Optimization of the Sextupole Magnets With Trim Coils for the Collector Ring of the FAIR Project

The collector ring (CR) is a part of the challenging international project facility for antiproton and ion research started in Darmstadt, Germany. The ion optics of the CR includes sextupole magnets with embedded dipole correction coils. To fulfill the requirements of the field quality in the magnet aperture, it is necessary to find an optimal pole tip shape as well as an optimal configuration of the coil system. We used a specially developed optimization procedure for designing the magnet cross section. This procedure consists of two steps. The first one is based on a representation of the pole border line by a superposition of hyperbolic functions corresponding to different Fourier components of the magnetic field expansion.
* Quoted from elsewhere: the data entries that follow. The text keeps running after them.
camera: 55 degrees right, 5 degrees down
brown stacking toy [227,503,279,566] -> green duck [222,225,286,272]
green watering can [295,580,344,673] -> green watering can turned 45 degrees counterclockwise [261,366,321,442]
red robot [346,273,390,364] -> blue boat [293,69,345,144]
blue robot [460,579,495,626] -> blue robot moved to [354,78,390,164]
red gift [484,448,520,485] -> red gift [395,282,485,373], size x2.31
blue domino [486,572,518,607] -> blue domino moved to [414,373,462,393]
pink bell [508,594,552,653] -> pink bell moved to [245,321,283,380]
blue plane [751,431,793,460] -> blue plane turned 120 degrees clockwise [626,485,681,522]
The optimization procedure based on the Newton-Raphson descend algorithm minimizes amplitudes of the undesired field harmonics. At the second step of the magnet design procedure, the parameters of the dipole winding are optimized to provide the required field characteristics in the magnet aperture.
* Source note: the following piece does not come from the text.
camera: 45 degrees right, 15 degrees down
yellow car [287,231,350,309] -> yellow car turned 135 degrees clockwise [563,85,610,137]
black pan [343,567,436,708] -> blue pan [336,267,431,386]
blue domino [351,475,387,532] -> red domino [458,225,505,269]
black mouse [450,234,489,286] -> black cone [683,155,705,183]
Conceptual Design of Cryogenic Facilities for Super-FRS of FAIR

We present the concept design of the cryogenic feedbox for the superconducting dipole and quadrupole/multi-pole magnets of the Super-FRS (FRagment Separator) project. It also includes the warm gas control and management, the instrumentation and the control logic related with different operation modes of the magnet cooling. As one of the most important trip scenarios for cryogenic facilities, the over pressure in the magnet helium vessel caused by quench has been simulated for a prototype dipole. For safety reason, the safety relief valve and its sizing have also been taken into account.
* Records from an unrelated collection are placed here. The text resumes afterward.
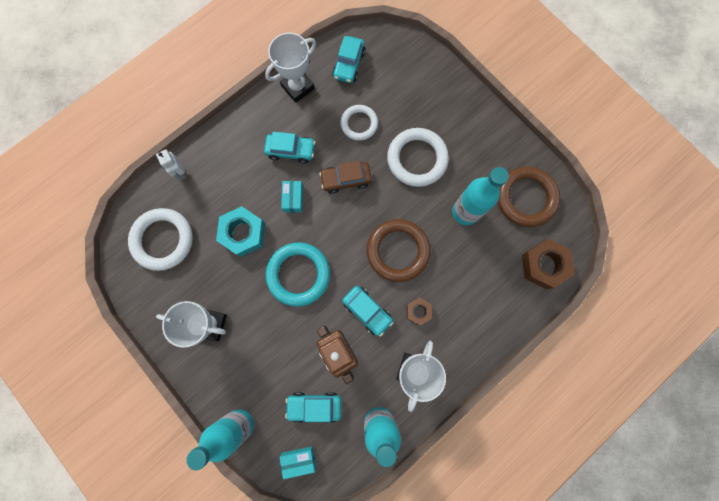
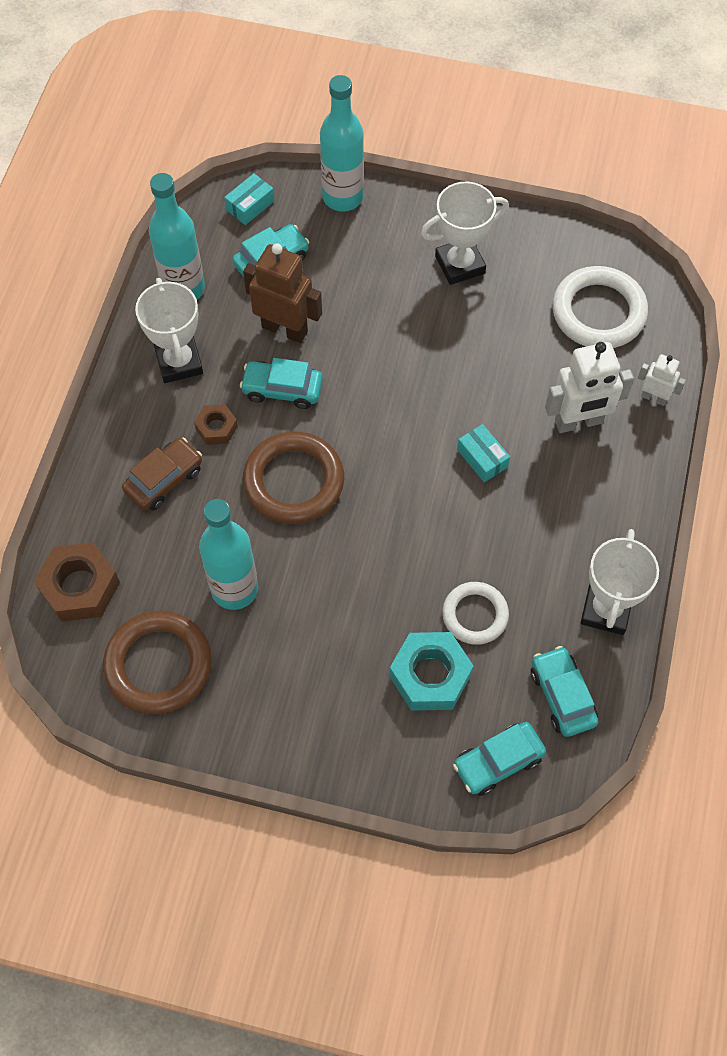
camera: 145 degrees right, 15 degrees down
turquoise nut [216,206,265,257] -> turquoise nut moved to [389,632,474,711]
turquoise car [264,132,315,163] -> turquoise car moved to [453,722,546,796]
turquoise ring [266,242,330,307] -> none
brown car [319,160,372,194] -> brown car moved to [122,437,202,510]
white ring [387,128,449,187] -> none
none -> white robot [545,342,634,433]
Fast Ramped Quadrupoles for the Transition Jump Scheme of the SIS100 Synchrotron of the FAIR Project

A gamma transition jump scheme has been developed for the heavy ion synchrotron SIS100 to modify the gamma transition during the acceleration of protons in such a way that the speed at which the relativistic gamma of the beam crosses the transition gamma is increased by two orders of magnitude. The transition crossing will be at gamma = 8.9, which corresponds to a kinetic proton energy of 7.4 GeV and a beam rigidity of about 28 Tm. The scheme employs fast-ramped quadrupoles with a ramping time of 0.5 ms from the maximum integral gradient of 0.4 T to the minimum integral gradient of minus 0.4 T. Each of the 12 fast ramped quadrupoles is embedded inside the cryostats of the so-called quadrupole doublet modules together with two main superconducting quadrupoles and one corrector magnet. The vacuum chamber, coils, and iron yoke are cooled with liquid helium. Nevertheless, the coils are made of standard copper tubes with a residual resistivity ratio of approximately 100 to avoid quench problems due to the fast ramping. The requirements and design of these normal conducting magnets inside the cryogenic environment are described.

Solenoid Development for an Emittance Transfer Experiment With a Design Environment System

Various solenoids must be developed for different machines of the FAIR-Project. A solenoid design environment (SDE) has been developed to reduce expenditure of design time and work. The design environment is based on an Opera-2d input text file. Most significant physical and technical parameters of a solenoid are considered. Due to the axial symmetry, a two-dimensional solenoid model describes well the main characteristics of a real magnet. The first use of the SDE was the design of a solenoid for an emittance transfer experiment at GSI. The 36 cm long magnet creates a flux density of 1 Tesla at the center. The coil of the solenoid is separated in two halves to allow placing a movable stripping foil on the beam axis. Nevertheless, the magnet design avoids a local flux minimum in the center, since it might act as a trap of electrons. Creating a SDE and a solenoid with this tool takes a little more manpower than designing one solenoid without environment system. But in the future the SDE will help to decrease development time significantly.